Thereafter, the resist film 8a is removed using a resist stripping solution such as xylene or orthodichlorobenzene. At this time as well, the resin frame 7 is not exposed to the resist stripping solution, so that the frame 7 can be used as is when patterning the next resist film.

In this way, patterning of the resist 1 can be performed many times with the frame portion 7 formed as it is.
Unlike the conventional method, there is no reduction in throughput.

Finally, the frame portion 7 is removed by dry etching using oxygen as a reaction gas.

Next, another embodiment of the present invention will be described with reference to FIG. 4.

This figure is a top view of a wafer showing the shape of a frame made of resin of a loose drawing 111- according to another embodiment of the present invention, in which the frame 7a is formed to match the shape of the chip.

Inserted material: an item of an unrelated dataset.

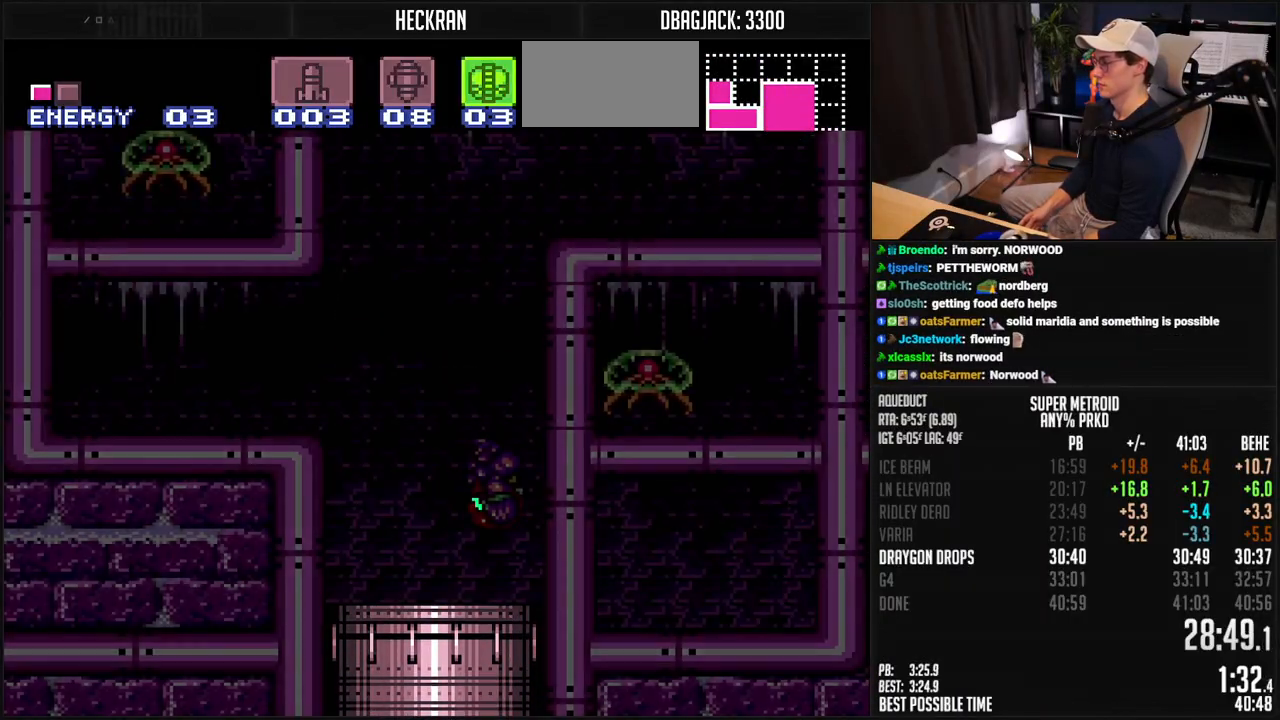
{"buttons": ["A", "B", "DPAD_RIGHT"], "events": [[250, "DPAD_RIGHT", "down"]]}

It goes without saying that even in this case, the same effects as those of the above-mentioned embodiments can be obtained. Note that the reference numeral 6a in the figure indicates a wafer.

〔Effect of the invention〕

As described above, according to the manufacturing method of the present invention, since the frame made of oleophobic resin is formed around the wafer, the formation of the resist 119 on the wafer periphery and the back surface of the wafer is prevented. It can be prevented.

Therefore, it is possible to prevent dust from being generated due to resist peeling due to contact with the wafer while holding the wafer.

Thereby, it is possible to improve the yield of semiconductor devices.

Further, after forming the frame portion, the frame portion can be used as many times as desired during patterning of the resist film. Therefore, the throughput does not decrease as in the conventional case.

[Brief explanation of drawings]

1(a) to (f) are diagrams explaining the manufacturing method of the embodiment of the present invention; FIG. 2 is a sectional view of a molding device used for forming the frame portion of the embodiment of the present invention; Figures (a) and (b) are perspective views illustrating a resist cloth according to an embodiment of the present invention; Figure 4 is a top view of a wafer showing the shape of a frame according to another embodiment of the present invention; 5(a) and 5(b) are perspective views illustrating conventional resist coating, and FIG. 6 is a perspective view illustrating conventional resist coating. (Explanation of symbols) l...Wafer suction tube, 2.6.6a...Wafer, 3.8...Resist, 3a, 8a...Resist film, 7.7a...Frame part, 9 ...Upper mold, 10...Lower mold, 11...Resin injection port, 12...Resin, 13...Suction port. A cross-sectional diagram explaining the problems of the conventional example.

Claims (1)

[Claims] A semiconductor device comprising the steps of: forming a frame made of an oleophobic resin around a wafer; and applying a resist to the wafer surface on which the frame is formed. Production method.